Tactical police outside the man’s house in Warwick. (ABC News)
“We’re in the process of deconstructing the device, downloading his electronic devices, interviewing him, probably on multiple occasions, so there may be more charges forthcoming,” the commissioner said.
“If there are going to be other charges forthcoming we’re going to have to collect additional evidence as far as motivation, ideologies or anything else but at this stage we don’t have that.”
He said Australian Federal Police, ASIO and the national Joint Counter Terrorism Team had been assisting the inquiry.
Federal Home Affairs Minister Tony Burke has been briefed on the incident, the ABC has been told.
Police surged the rally as the incident unfolded yesterday, warning people to leave the area and not panic.
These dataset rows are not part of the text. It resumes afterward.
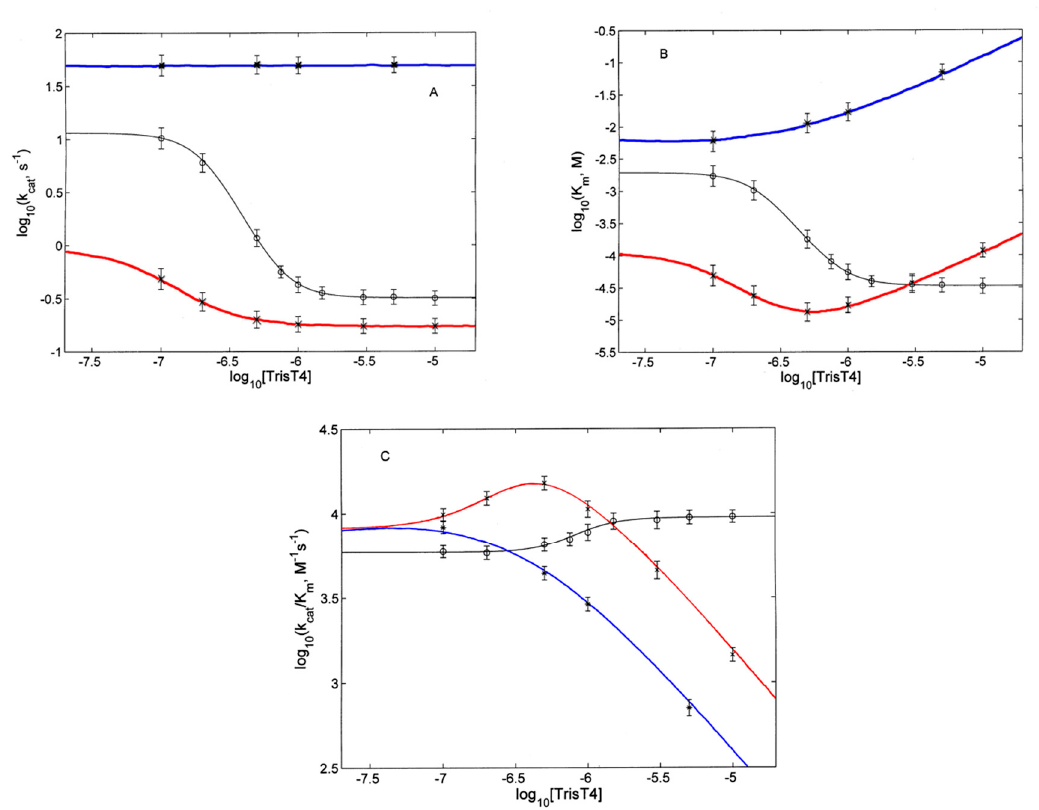
Figure 5. Dependence on Tris-T4 concentration for human (o; black line), wild type yeast (x; red line) and yeast α 3 ∆ N mutant (*; blue line) 20S proteasome for k cat (panel A ), Km (panel B ) and k cat / K m (panel C ). Continuous lines are obtained by non-linear least-squares fitting of data according to Equations (1)–(3), respectively, employing parameters reported in Table 1.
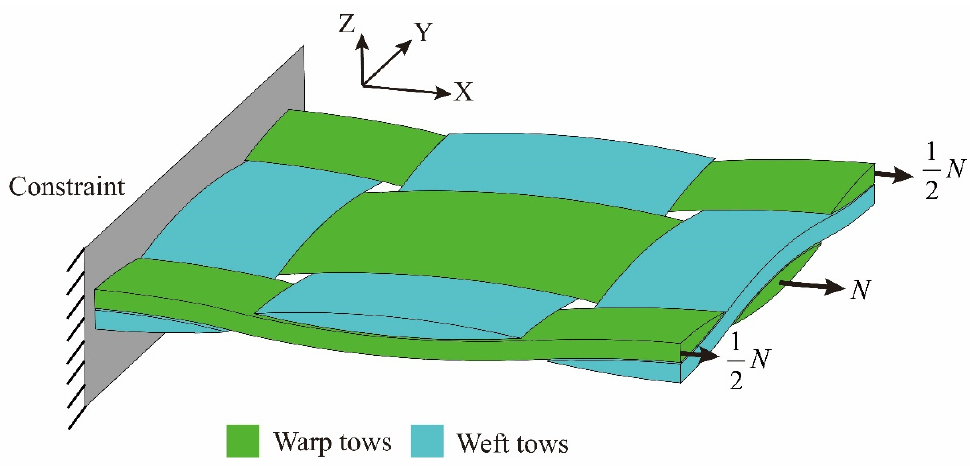
Figure 7. The part composed of fiber tows in the mesoscale RUC of the plain-woven fabric composites. With the above deductions, the proposed analytical model for the uniaxial tensile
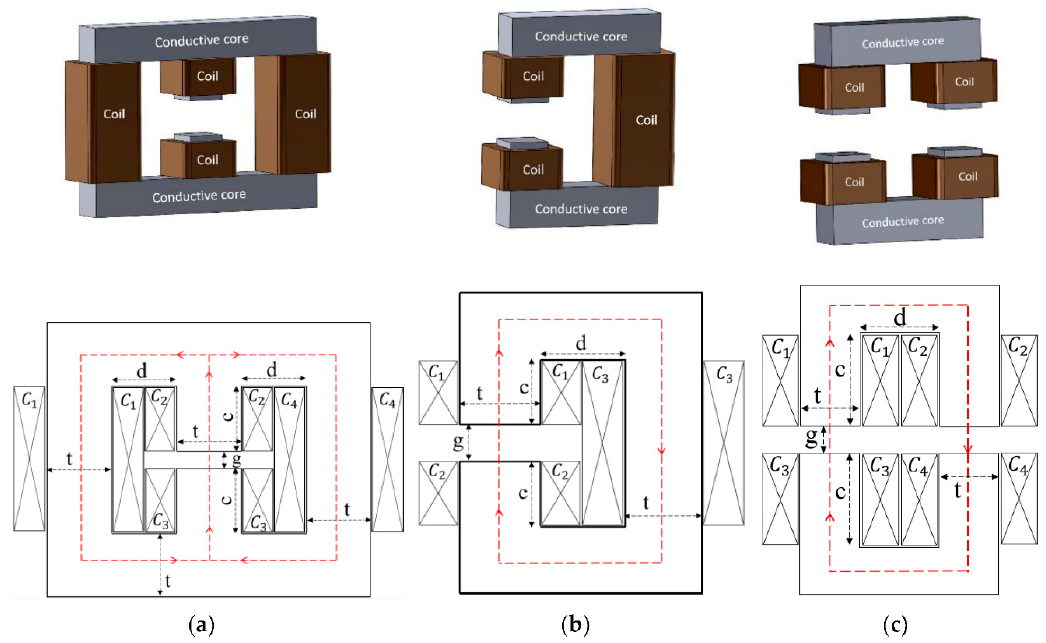
Figure 8. Three electromagnet designs considered for the proposed adaptive tuned vibration absorber (ATVA). ( a ) H-shaped electromagnet; ( b ) C-shaped electromagnet; and ( c ) U-shaped electromagnet. Reprinted from [25], © 2020 with permission from MDPI.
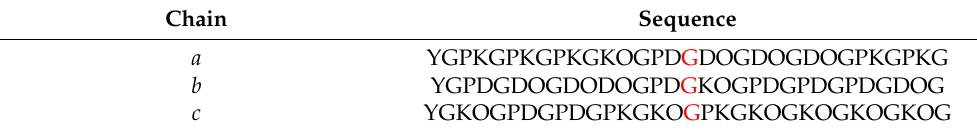
Table 1. Sequence of heterotrimer abc. Chain Sequence a YGPKGPKGPKGKOGPDGDOGDOGDOGPKGPKG b c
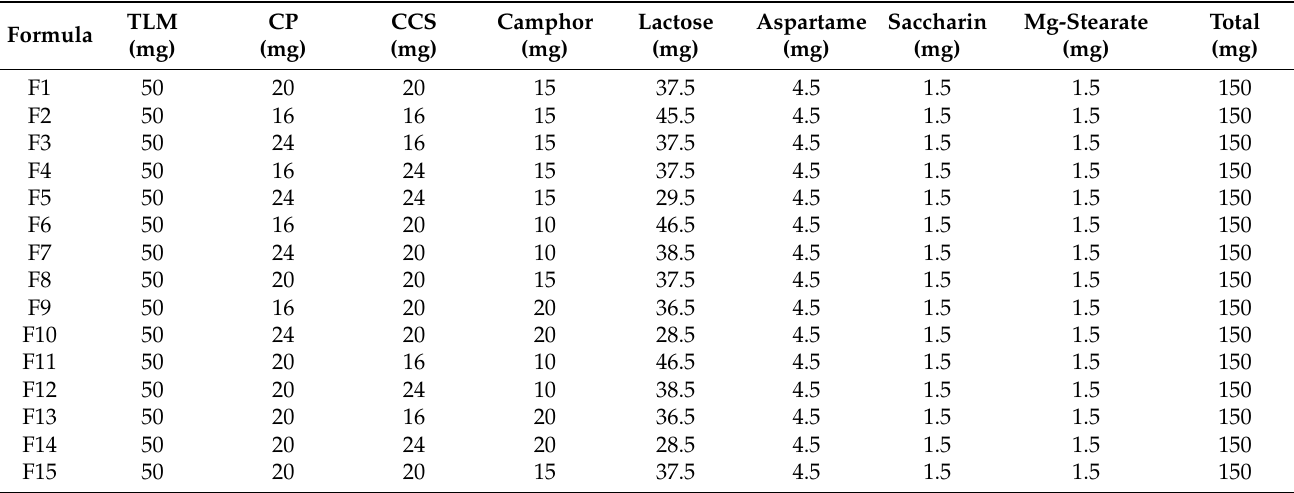
Table 1. Composition of different Tolmetin Fast Dissolving Tablet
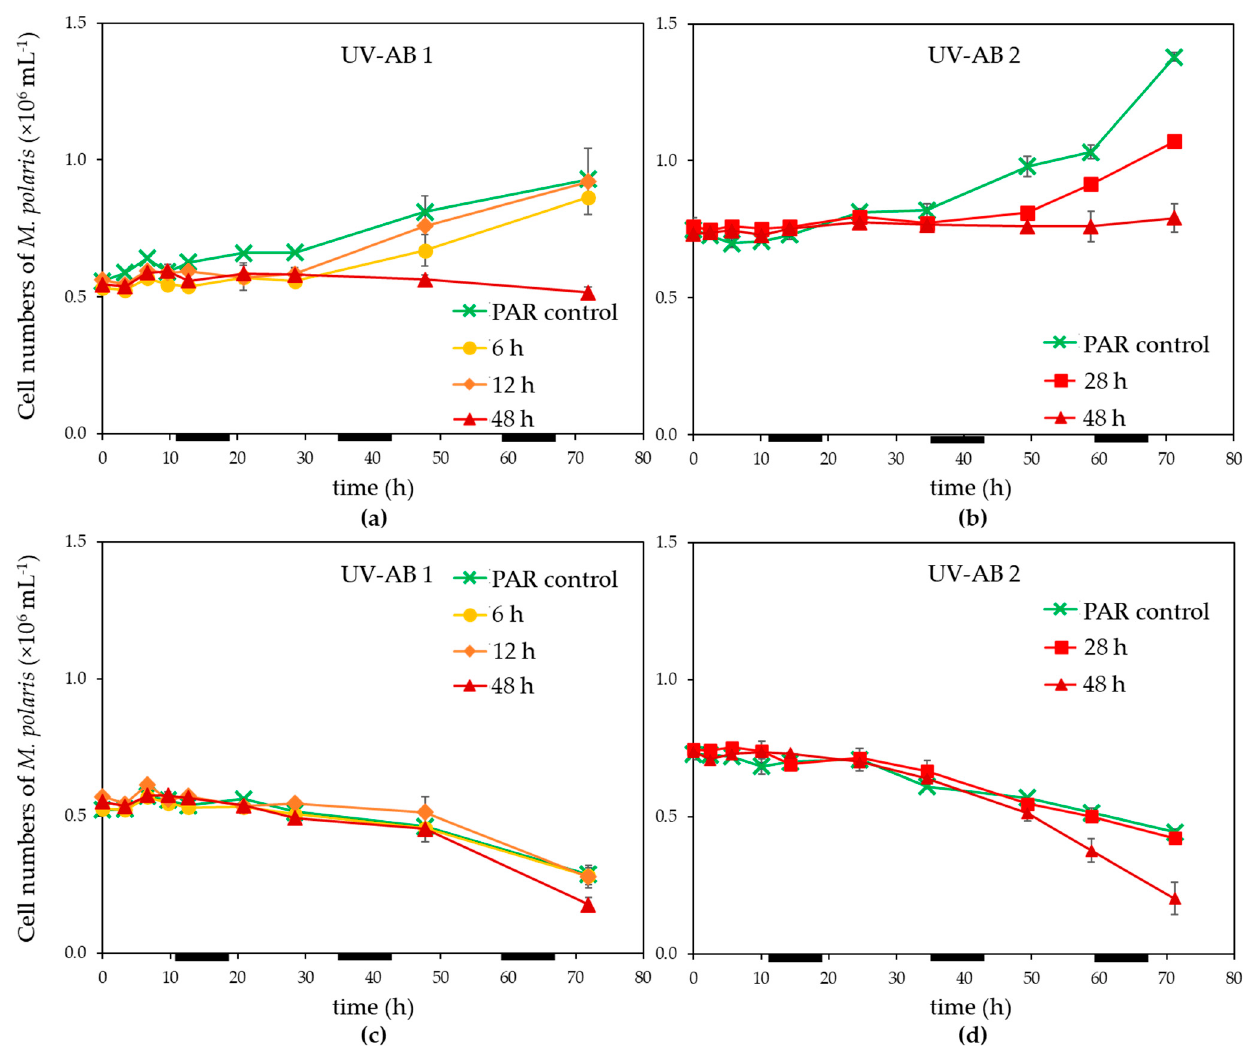
Figure 1. Temporal dynamics of ( a , b ) non-infected controls, ( c , d ) infected Micromonas polaris abundance under PAR + UV-AB exposure (6, 12, 28 and 48 h, over 72 h experimental duration) compared with PAR-only controls for ( a , c ) experiment 1 and ( b , d ) for experiment 2. Average values with standard deviation ( n = 2, except for experiment 2 PAR-only control where n = 1). Light–dark cycle was 16:8 h, during dark periods UV exposure was stopped. The horizontal black bars indicate the dark period.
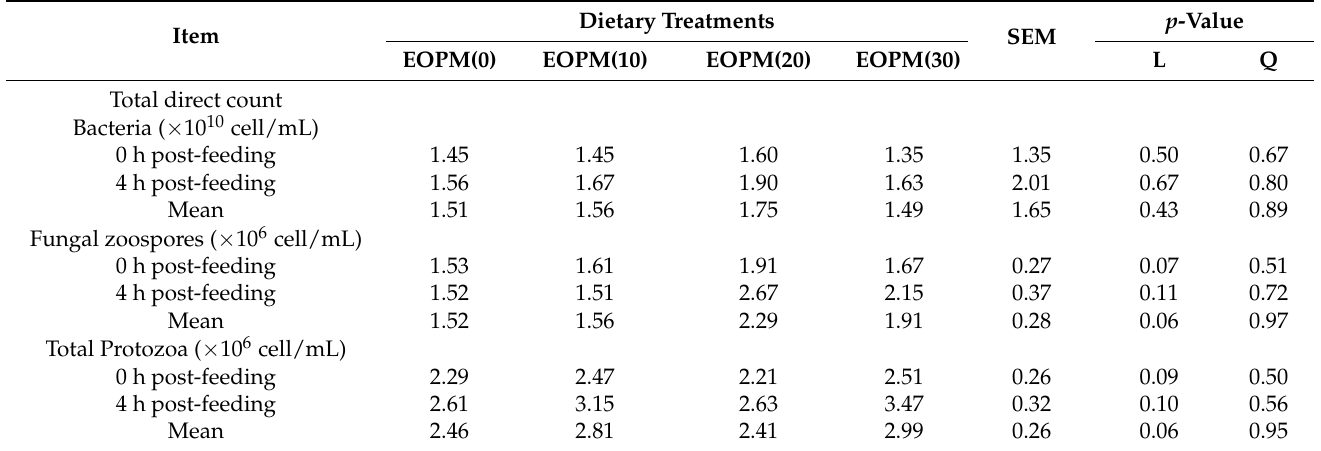
Table 7. Rumen microbes in goats fed TMR diets containing extracted oil palm meal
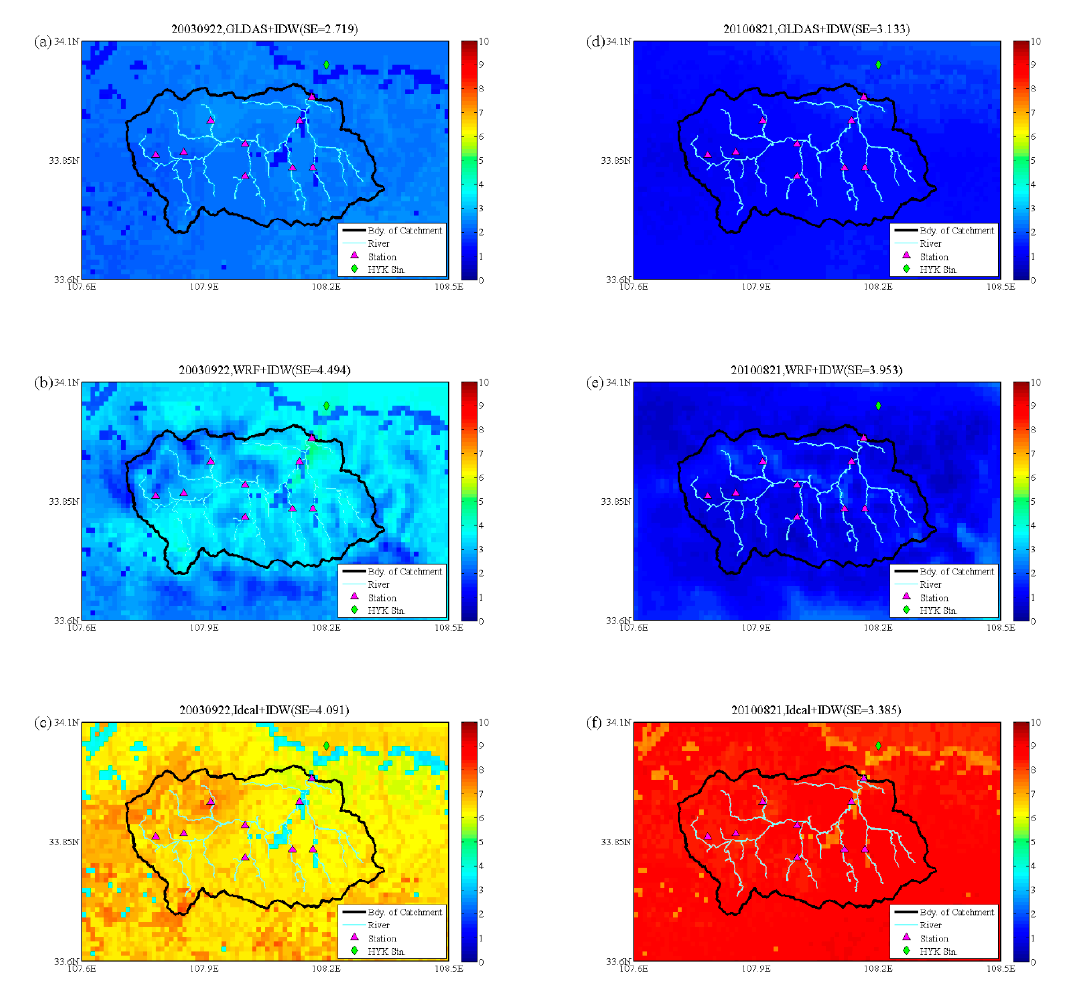
Figure 9. Spatial distribution of simulated ET on the highest observed ET day in scenarios G + I, W + I and I + I from top to bottom in terms of 030916, ( a )–( c ), and 100820, ( d )–( f ). The pink triangle represents rainfall/discharge station and green diamond represents HYK Station. (Unit:mm).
Police closed off parts of the CBD as the threat was assessed. (ABC News: Keane Bourke)
Large sections of Perth’s CBD were cordoned off for about two hours as police kept people away from Forrest Place, which is in the heart of the city’s shopping district.
Device ‘came out of nowhere’
Rally attendee Luisa Mitchell recalled the device landing in front of her.
“We were standing right at the front of the plaza, right near the stage,” she told the ABC.
“It just came out of nowhere. There was basically a small device. It wasn’t very big at all, landed directly in front of us and hit the girl’s leg standing in front of us.
“She kind of yelped and jumped aside and it made a small white, like, cloud of smoke.”
Luisa Mitchell says the device landed in front of her as she attended the Invasion Day rally in Perth. (ABC News: Cason Ho)
Ms Mitchell said they waited a few minutes before her colleague picked up the device and handed it into police.
“We took it over to the nearest police officer,” she said.
“We walked back into the main audience and listened for the next 20 minutes or so. It was at that point that the police then came onto the stage.”

WA police moved people out of Forrest Place as the incident happened. (ABC News: Keane Bourke)
A group of uniformed officers approached the stage, which prompted rally speaker, Noongar Elder Herbet Bropho, to urge the crowd to move away because of the threat.
Ms Mitchell said it was a chaotic scene compounded by what she believed was a lack of communication from the police.
“It wasn’t until afterwards that I thought, wow, something could have happened to myself, and also the people around me,” she said.
“There was an elderly Aboriginal lady in a wheelchair right next to me where it happened and I just, you know, shudder to think of what could have happened.
“It was a pretty chilling experience.”Neighbour in disbelief
Andy Holler lives in the same neighbourhood in Warwick as the house which police searched overnight and was surprised to hear charges had been laid.
“It’s all very quiet here and everybody’s peaceful, it’s a very simple community,” he said.

Andy Holler says the community is a convivial and peaceful one. (ABC News: Keane Bourke)
“We have gatherings here every month at least once down on the street and get on very well.
“I don’t think people are scared, it’s just disbelief really more than anything else.”